A poeira dessa região frequentemente ultrapassa fronteiras nacionais, afetando a qualidade do ar na Ásia Ocidental e até mesmo em partes do Sul da Ásia, criando um desafio compartilhado para toda a região.
Alguns países agora estão investindo pesadamente em esforços de contenção e restauração de longo prazo.
Plano de contenção da China
A desertificação afeta a seca Planície do Norte da China. 24,7% das terras da China se transformaram por meio da desertificação, afetando 400 milhões de pessoas (28).
Em resposta, a China implementou um dos programas de contenção da desertificação mais ambiciosos do mundo, combinando reflorestamento em larga escala, políticas rigorosas de uso da terra e inovação tecnológica. Por meio de iniciativas como o Programa de Florestas de Proteção dos Três Nortes — frequentemente chamado de "Grande Muralha Verde da China" — o governo plantou bilhões de árvores e arbustos para estabilizar o solo, reduzir tempestades de poeira e restaurar terras degradadas.

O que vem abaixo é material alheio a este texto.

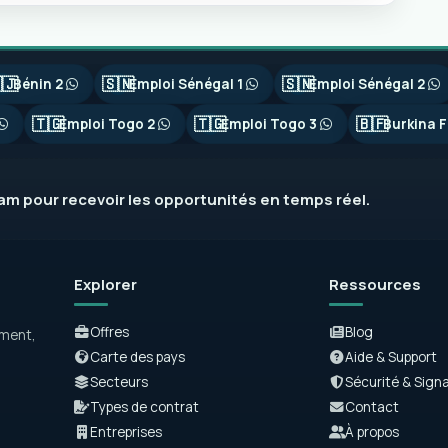
🇯
🇸🇳
🇸🇳
Bénin 2
Emploi Sénégal 1
Emploi Sénégal 2
🇹🇬
🇹🇬
🇧🇫
Emploi Togo 2
Emploi Togo 3
Burkina F
ram
pour recevoir les opportunités en temps réel.
Explorer
Ressources
Offres
Blog
ement,
Carte des pays
Aide & Support
Secteurs
Sécurité & Sign
Types de contrat
Contact
Entreprises
À propos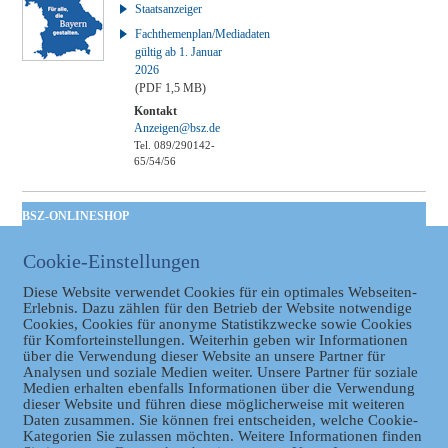
Staatsanzeiger
Fachthemenplan/Mediadaten
gültig ab 1. Januar
2026
(PDF 1,5 MB)
Kontakt
Anzeigen@bsz.de
Tel. 089/290142-
65/54/56
BSZ-ONLINESHOP
Kommunales
Cookie-Einstellungen
Taschenbuch
GVBl | Einbanddecke
Diese Website verwendet Cookies für ein optimales Webseiten-
Erlebnis. Dazu zählen für den Betrieb der Website notwendige
Cookies, Cookies für anonyme Statistikzwecke sowie Cookies
für Komforteinstellungen. Weiterhin geben wir Informationen
über die Verwendung dieser Website an unsere Partner für
Analysen und soziale Medien weiter. Unsere Partner für soziale
Medien erhalten ebenfalls Informationen über die Verwendung
dieser Website und führen diese möglicherweise mit weiteren
Daten zusammen. Sie können frei entscheiden, welche Cookie-
Kategorien Sie zulassen möchten. Weitere Informationen finden
Datenschutz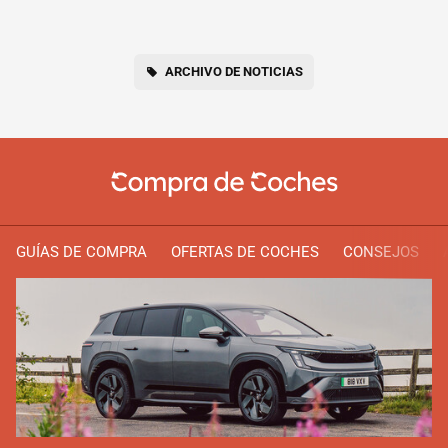
ARCHIVO DE NOTICIAS
GUÍAS DE COMPRA
OFERTAS DE COCHES
CONSEJOS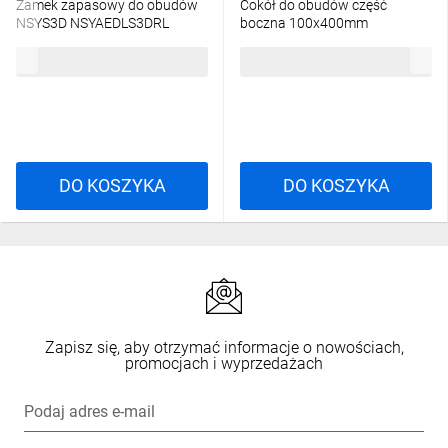
Zamek zapasowy do obudów
Cokół do obudów część
NSYS3D NSYAEDLS3DRL
boczna 100x400mm
NSYSPS4100
33,44 zł
brutto
123,11 zł
brutto
DO KOSZYKA
DO KOSZYKA
Zapisz się, aby otrzymać informacje o nowościach,
promocjach i wyprzedażach
Podaj adres e-mail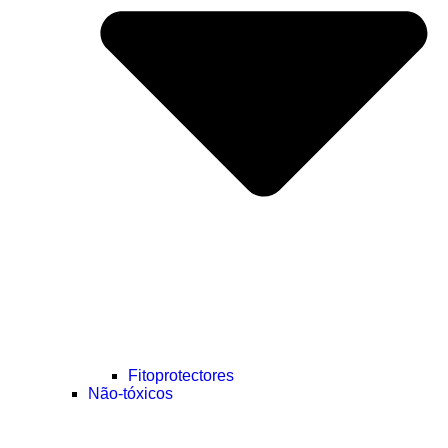
Fitoprotectores
Não-tóxicos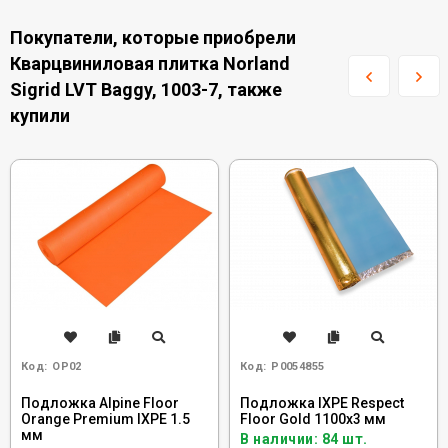
Покупатели, которые приобрели
Кварцвиниловая плитка Norland
Sigrid LVT Baggy, 1003-7, также
купили
Код:
OP02
Код:
Р0054855
Подложка Alpine Floor
Подложка IXPE Respect
Orange Premium IXPE 1.5
Floor Gold 1100х3 мм
мм
В наличии: 84 шт.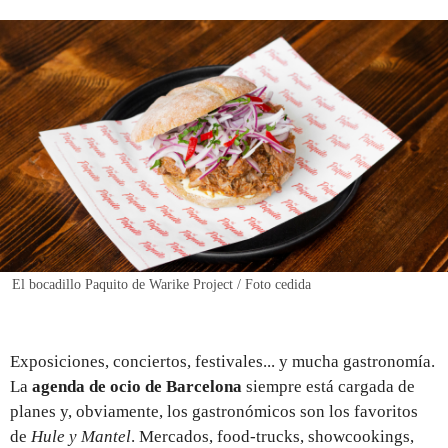
REGISTRO
INICIAR SESIÓN
El bocadillo Paquito de Warike Project / Foto cedida
Exposiciones, conciertos, festivales... y mucha gastronomía.
La
agenda de ocio de Barcelona
siempre está cargada de
planes y, obviamente, los gastronómicos son los favoritos
de
Hule y Mantel
. Mercados, food-trucks, showcookings,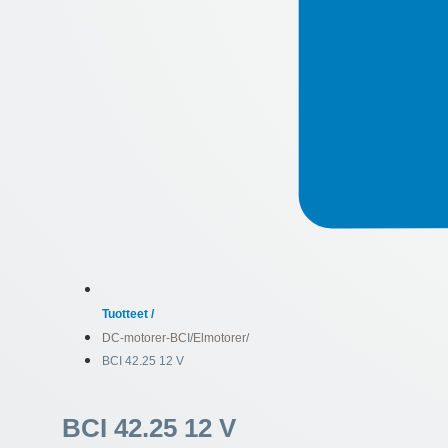
Tuotteet /
DC-motorer-BCI
/
Elmotorer
/
BCI 42.25 12 V
BCI 42.25 12 V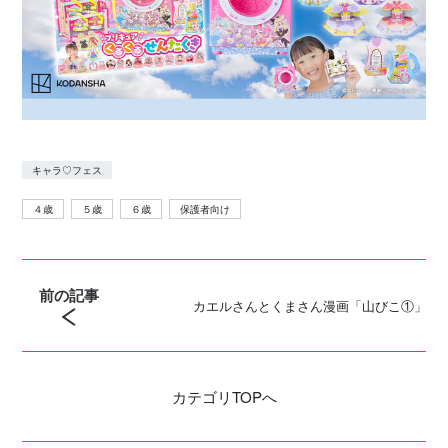
キャラ♡フェス
４歳
５歳
６歳
保護者向け
前の記事
カエルさんとくまさん漫画「山びこ①」
カテゴリ
TOPへ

Os esforços da China para tornar verdes as bordas do Deserto de Taklamakan, no oeste do país, criaram um sumidouro de carbono, o que está reduzindo tanto a propagação da desertificação quanto ajudando a reduzir o dióxido de carbono na atmosfera (29).
O governo da China também tem trabalhado para reduzir a desertificação no norte por meio de políticas para combater o cultivo excessivo e o sobrepastoreio, ao mesmo tempo em que recorre a inovações tecnológicas de apoio, como a expansão da cobertura de painéis solares. Além de gerar energia limpa, os painéis solares podem fornecer sombra para plantas e arbustos adaptados ao deserto, que ajudam a estabilizar o solo e desacelerar a expansão do deserto (30).
Conclusão
Reduzir o impacto da desertificação e da poeira transportada pelo ar exige ação coordenada em gestão da terra, saúde pública e política ambiental.
A poeira não conhece fronteiras. Partículas levantadas pela desertificação e pela seca em uma região podem viajar milhares de quilômetros, afetando a saúde, as economias e os ecossistemas em locais distantes.
Como a poeira se desloca através de fronteiras e continentes, reduzir seus impactos exige ação coordenada que vá além de qualquer região isolada.
Restaurar terras degradadas, investir em infraestrutura de saúde pública e em sistemas de alerta precoce podem ajudar a mitigar os piores danos causados pela desertificação. À medida que a desertificação avança, compreender como a poeira se move — e como ela afeta a saúde, os ecossistemas e a infraestrutura — está se tornando uma parte cada vez mais importante da adaptação a um clima em mudança.